#### ACTIVITY
The task calls for the lines from the start of the entries below through the line with "sin urgencia inmediata</div>", given again verbatim, with every picture dropped.

Dataset excerpts
◆ ◆ ◆
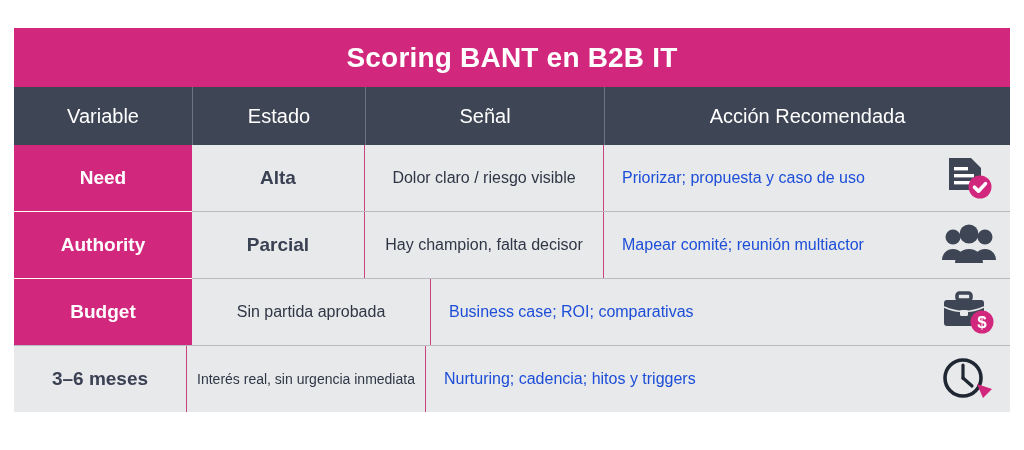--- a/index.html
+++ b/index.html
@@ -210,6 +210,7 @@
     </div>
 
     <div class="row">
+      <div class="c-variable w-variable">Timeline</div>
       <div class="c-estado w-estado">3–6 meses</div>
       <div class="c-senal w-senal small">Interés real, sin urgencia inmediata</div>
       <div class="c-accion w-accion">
◆ ◆ ◆
#### THE COMPLETED TASK
--- a/index.html
+++ b/index.html
@@ -210,6 +210,7 @@
     </div>
 
     <div class="row">
+      <div class="c-variable w-variable">Timeline</div>
       <div class="c-estado w-estado">3–6 meses</div>
       <div class="c-senal w-senal small">Interés real, sin urgencia inmediata</div>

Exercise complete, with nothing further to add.